Prime Minister Modi came to power with a promise to create millions of new jobs. But employment generation remains weak. The latest report by the Centre for Monitoring Indian Economy, a think tank, argues that nearly 11 million jobs were lost in 2018. Ambitious schemes like Skill India fell victim to the country’s bureaucratic red tape. Slowing exports are bad news for more than 10 million youths entering the workforce every year. Growth in non-farm employment is largely contributed by low-pay and precarious jobs in construction, transport (thanks to e-commerce growth) and tourism.

The manufacturing sector has long been suffering from slow job generation. It was this realization that motivated Modi to launch the Make in India initiative in 2014 with a goal to transform the country into a global manufacturing hub like China and East Asia. The country’s huge domestic market can help boost such an industrial push. India’s phenomenal mobile manufacturing boom is a case in point.

Facing elections this summer, the Modi administration has decided to opt for decorative measures like mass hiring in government-run railways and statistical maneuvering of the Employees’ Provident Fund Organisation data. A recent study published by the Prime Minister’s Economic Advisory Council claiming the creation of over 12 million jobs in 2017 has been criticized for painting a rosy employment picture. India’s finance minister has put his bets on the “wave of self-employment” to defend the failure to create enough jobs.

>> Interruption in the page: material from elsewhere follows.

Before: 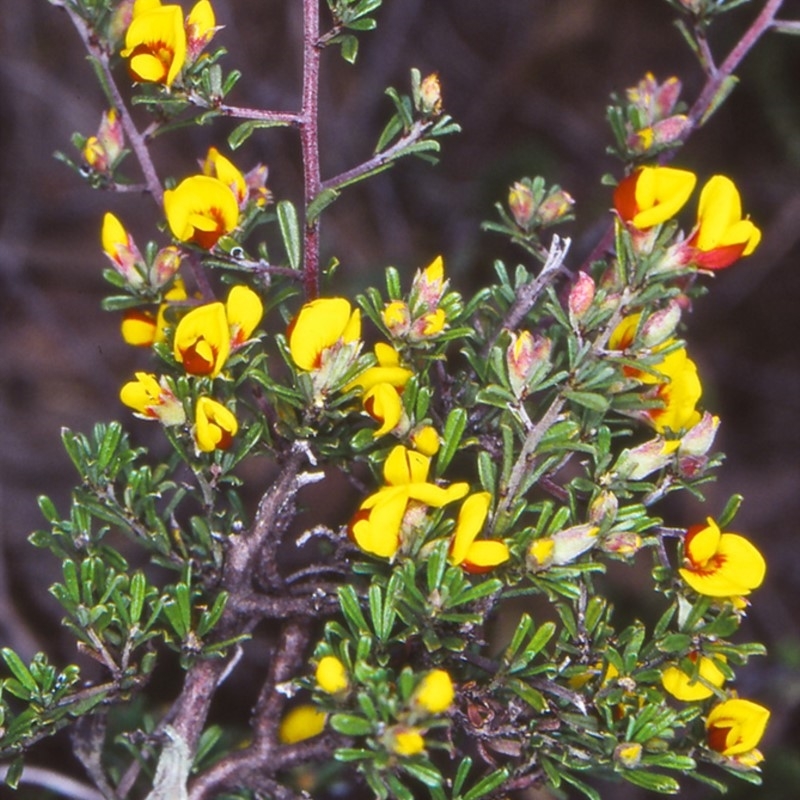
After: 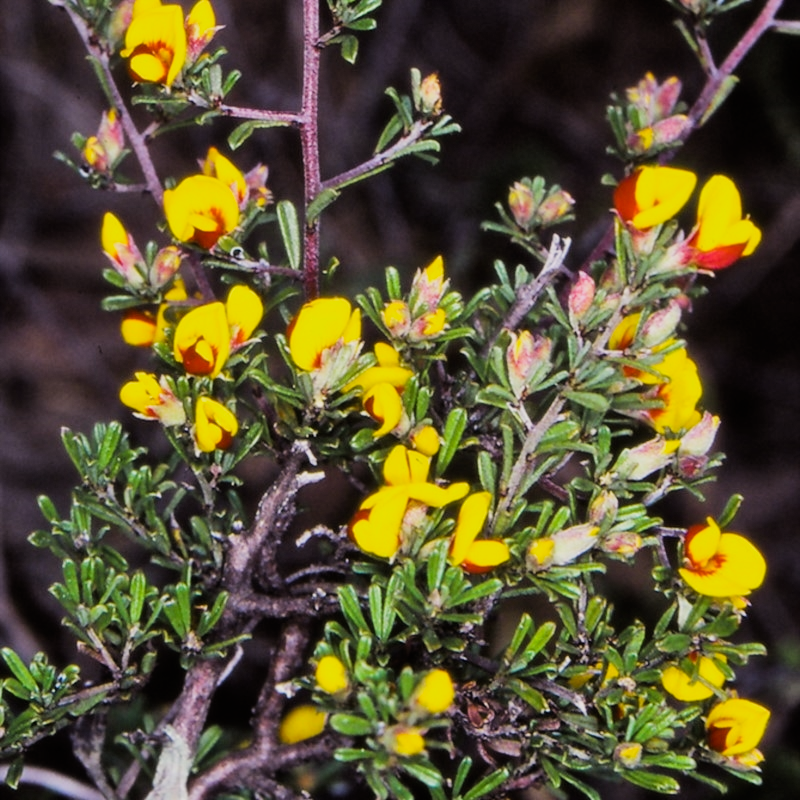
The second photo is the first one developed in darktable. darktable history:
filmic rgb: black relative exposure -5.08 EV, white relative exposure 4 EV, hardness 2.88, contrast 1.298, highlights saturation mix -29.21%, iterations of high-quality reconstruction 0
color correction: highlights a* 0.951, highlights b* 2.77, saturation 1.1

Following a recent defeat in three state assembly elections, Modi has unleashed populism by announcing 10% reservation in government jobs and higher education to members of economically weaker sections, including the upper castes, covering over 80% of India’s population. Meanwhile, millions of formal positions in hospitals, law enforcement and schools remain vacant. This is the aftermath of the recent pay revision in government salary, meaning 8% of India’s GDP is now spent on the salaries of government employees.

Growth Without Jobs

India’s growth creates fewer jobs than before. Fixing India’s job crisis is impossible unless the government decides to increase investment in public services, education and health. Together these sectors can compensate for the bulk of the work demand in India. For an economy dominated by a disproportionate share of microenterprises, India needs to revive its regional polytechnics while developing a robust network between academia, industry and government.

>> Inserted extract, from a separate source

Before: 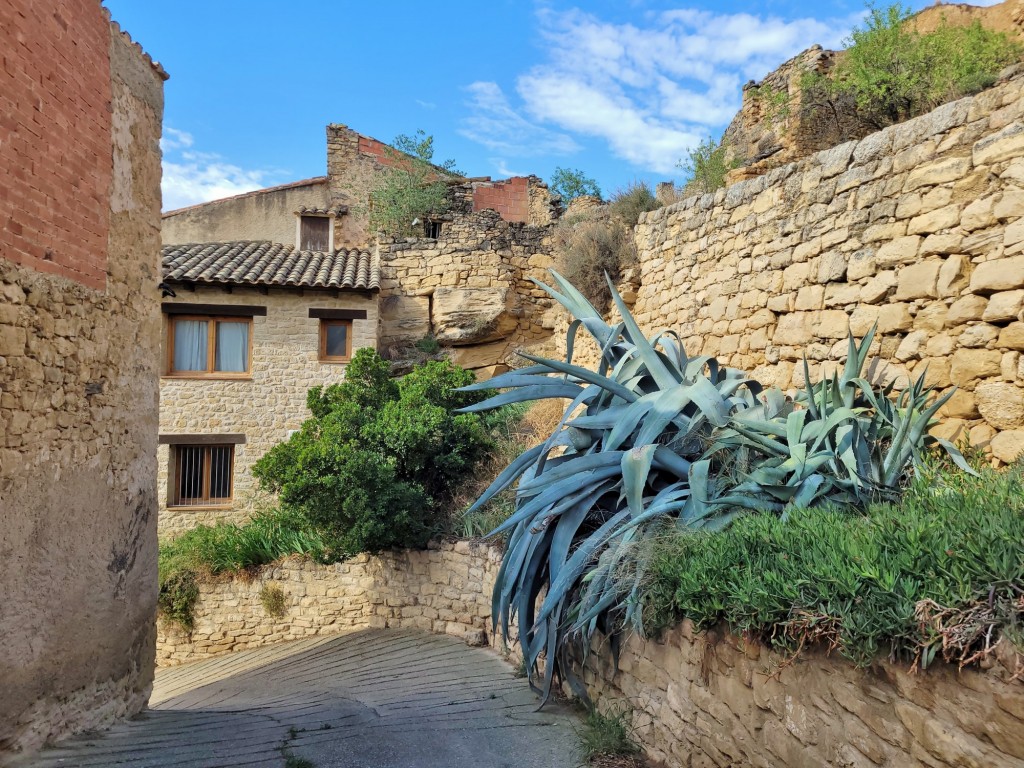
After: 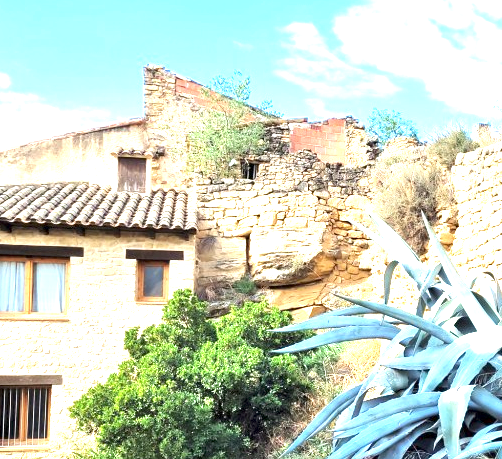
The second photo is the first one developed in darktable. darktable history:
crop: left 17.947%, top 7.696%, right 33.008%, bottom 32.533%
exposure: exposure 1.99 EV, compensate highlight preservation false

The challenge of fixing India’s job crisis is an unachievable task for any one-term government. The country’s private sector has done well in battling the unemployment challenge so far, and improving the ease of doing business is a step in the right direction. The focus on rural electrification is bound to have a ripple effect on improving the digital competency of the future labor force.

There is no single strategy for fixing a job crisis in an economy as large and poor as India’s. Only a careful blend of consumption, investment and export-led growth can lead to the twin objectives of employment-intensive growth and poverty reduction. But for India’s young and burgeoning workforce the current situation remains bleak. Will the voters be patient and put their trust in Narendra Modi again? Predicting this is more difficult than predicting their future.

The views expressed in this article are the author’s own and do not necessarily reflect Fair Observer’s editorial policy.